* **Required work**:
The answer must consist solely of the line that contains "se například slova z cizích znak" and all subsequent lines of the data, each reproduced exactly.

[Material shown — start]

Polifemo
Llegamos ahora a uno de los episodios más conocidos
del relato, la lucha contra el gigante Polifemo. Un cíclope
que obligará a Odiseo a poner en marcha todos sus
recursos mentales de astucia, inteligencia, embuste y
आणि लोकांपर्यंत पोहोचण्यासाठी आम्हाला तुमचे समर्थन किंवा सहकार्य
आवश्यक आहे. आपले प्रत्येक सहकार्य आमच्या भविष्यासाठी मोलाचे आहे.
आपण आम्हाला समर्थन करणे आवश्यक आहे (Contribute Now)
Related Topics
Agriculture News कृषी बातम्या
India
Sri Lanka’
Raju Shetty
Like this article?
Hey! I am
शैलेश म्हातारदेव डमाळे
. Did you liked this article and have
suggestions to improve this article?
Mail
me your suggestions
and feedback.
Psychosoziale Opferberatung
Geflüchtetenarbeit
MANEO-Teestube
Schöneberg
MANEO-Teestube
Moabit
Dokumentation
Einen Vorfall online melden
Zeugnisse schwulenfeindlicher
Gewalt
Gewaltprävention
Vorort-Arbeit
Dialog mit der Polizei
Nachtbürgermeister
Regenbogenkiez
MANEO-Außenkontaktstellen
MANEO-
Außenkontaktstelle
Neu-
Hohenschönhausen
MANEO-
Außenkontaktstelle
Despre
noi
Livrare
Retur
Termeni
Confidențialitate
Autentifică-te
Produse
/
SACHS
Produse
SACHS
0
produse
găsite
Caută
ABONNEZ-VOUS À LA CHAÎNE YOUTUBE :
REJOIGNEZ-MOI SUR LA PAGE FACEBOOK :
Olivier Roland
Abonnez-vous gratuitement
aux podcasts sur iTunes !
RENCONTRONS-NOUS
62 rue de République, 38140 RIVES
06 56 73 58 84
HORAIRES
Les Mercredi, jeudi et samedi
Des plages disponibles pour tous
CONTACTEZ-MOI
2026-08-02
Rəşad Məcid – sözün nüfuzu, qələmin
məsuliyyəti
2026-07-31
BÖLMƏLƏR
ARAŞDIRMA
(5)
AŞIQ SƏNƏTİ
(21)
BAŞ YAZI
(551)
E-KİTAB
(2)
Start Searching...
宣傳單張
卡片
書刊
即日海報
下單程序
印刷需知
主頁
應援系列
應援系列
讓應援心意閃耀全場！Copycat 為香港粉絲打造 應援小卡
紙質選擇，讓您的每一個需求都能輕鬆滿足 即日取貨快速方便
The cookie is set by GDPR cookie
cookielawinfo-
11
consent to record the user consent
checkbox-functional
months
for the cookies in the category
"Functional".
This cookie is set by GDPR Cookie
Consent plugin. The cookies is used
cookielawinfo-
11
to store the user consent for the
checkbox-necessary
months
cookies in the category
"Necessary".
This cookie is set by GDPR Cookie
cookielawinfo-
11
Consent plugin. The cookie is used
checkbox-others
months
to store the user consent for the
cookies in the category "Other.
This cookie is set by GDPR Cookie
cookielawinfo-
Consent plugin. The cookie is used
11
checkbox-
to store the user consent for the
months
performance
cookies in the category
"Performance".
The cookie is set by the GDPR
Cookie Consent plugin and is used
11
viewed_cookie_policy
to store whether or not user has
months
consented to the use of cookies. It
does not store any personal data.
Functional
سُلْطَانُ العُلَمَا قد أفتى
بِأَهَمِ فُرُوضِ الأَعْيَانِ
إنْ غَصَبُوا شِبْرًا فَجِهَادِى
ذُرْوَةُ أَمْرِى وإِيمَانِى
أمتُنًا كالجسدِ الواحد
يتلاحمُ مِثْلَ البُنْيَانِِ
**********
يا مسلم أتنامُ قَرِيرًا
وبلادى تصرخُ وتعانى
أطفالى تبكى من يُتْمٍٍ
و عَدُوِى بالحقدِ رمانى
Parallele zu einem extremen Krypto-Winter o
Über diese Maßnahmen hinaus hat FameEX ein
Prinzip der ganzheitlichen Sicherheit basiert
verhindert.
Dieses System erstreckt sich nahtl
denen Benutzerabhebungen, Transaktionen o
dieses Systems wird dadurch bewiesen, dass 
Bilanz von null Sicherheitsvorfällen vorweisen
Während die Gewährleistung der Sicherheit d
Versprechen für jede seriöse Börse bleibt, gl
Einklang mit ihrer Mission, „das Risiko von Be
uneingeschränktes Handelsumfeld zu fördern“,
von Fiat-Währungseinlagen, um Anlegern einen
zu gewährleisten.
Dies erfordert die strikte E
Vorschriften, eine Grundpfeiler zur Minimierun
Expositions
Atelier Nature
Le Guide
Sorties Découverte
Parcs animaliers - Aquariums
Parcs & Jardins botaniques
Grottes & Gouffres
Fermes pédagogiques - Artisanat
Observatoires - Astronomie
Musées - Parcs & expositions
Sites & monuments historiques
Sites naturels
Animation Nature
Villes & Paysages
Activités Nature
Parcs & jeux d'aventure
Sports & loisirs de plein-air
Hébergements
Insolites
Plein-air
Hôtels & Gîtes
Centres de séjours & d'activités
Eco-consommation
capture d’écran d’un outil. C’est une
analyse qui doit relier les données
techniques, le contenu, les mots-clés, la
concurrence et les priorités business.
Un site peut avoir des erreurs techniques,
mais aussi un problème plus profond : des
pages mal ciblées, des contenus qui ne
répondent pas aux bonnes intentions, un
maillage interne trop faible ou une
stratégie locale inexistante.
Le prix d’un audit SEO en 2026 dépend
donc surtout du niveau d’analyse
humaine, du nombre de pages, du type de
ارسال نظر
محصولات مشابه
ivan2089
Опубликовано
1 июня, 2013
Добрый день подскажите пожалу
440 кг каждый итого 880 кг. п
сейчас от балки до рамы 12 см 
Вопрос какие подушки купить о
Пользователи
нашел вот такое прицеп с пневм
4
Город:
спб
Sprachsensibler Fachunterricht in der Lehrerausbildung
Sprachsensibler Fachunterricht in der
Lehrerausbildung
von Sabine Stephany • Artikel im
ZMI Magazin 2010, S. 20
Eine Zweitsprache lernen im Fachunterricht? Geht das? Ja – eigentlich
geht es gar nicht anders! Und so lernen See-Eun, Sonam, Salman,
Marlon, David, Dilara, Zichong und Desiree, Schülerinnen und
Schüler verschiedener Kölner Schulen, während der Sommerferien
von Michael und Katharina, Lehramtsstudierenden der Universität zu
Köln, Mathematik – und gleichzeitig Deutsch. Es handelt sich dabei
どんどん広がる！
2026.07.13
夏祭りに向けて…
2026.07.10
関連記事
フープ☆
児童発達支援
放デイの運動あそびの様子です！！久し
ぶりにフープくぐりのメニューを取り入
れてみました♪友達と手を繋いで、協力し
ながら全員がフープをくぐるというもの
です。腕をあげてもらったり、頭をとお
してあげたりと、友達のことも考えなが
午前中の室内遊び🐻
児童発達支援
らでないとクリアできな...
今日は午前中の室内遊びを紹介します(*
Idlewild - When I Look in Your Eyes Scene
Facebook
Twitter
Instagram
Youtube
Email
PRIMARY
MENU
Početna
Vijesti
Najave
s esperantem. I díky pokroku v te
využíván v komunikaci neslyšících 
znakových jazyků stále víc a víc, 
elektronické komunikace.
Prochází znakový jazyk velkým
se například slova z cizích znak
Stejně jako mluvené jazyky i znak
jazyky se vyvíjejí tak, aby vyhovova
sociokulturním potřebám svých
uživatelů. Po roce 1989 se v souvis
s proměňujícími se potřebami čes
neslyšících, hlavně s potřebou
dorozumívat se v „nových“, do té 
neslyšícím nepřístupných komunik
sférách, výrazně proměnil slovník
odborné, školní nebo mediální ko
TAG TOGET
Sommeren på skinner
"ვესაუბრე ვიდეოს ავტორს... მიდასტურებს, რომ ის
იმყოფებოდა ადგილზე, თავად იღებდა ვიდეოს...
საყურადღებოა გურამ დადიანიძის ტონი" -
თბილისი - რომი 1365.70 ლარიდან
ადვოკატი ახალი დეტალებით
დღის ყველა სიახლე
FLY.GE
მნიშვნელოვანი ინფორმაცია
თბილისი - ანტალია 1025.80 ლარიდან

[Material shown — finish]

* **Solution**:
se například slova z cizích znak
Stejně jako mluvené jazyky i znak
jazyky se vyvíjejí tak, aby vyhovova
sociokulturním potřebám svých
uživatelů. Po roce 1989 se v souvis
s proměňujícími se potřebami čes
neslyšících, hlavně s potřebou
dorozumívat se v „nových“, do té 
neslyšícím nepřístupných komunik
sférách, výrazně proměnil slovník
odborné, školní nebo mediální ko
TAG TOGET
Sommeren på skinner
"ვესაუბრე ვიდეოს ავტორს... მიდასტურებს, რომ ის
იმყოფებოდა ადგილზე, თავად იღებდა ვიდეოს...
საყურადღებოა გურამ დადიანიძის ტონი" -
თბილისი - რომი 1365.70 ლარიდან
ადვოკატი ახალი დეტალებით
დღის ყველა სიახლე
FLY.GE
მნიშვნელოვანი ინფორმაცია
თბილისი - ანტალია 1025.80 ლარიდან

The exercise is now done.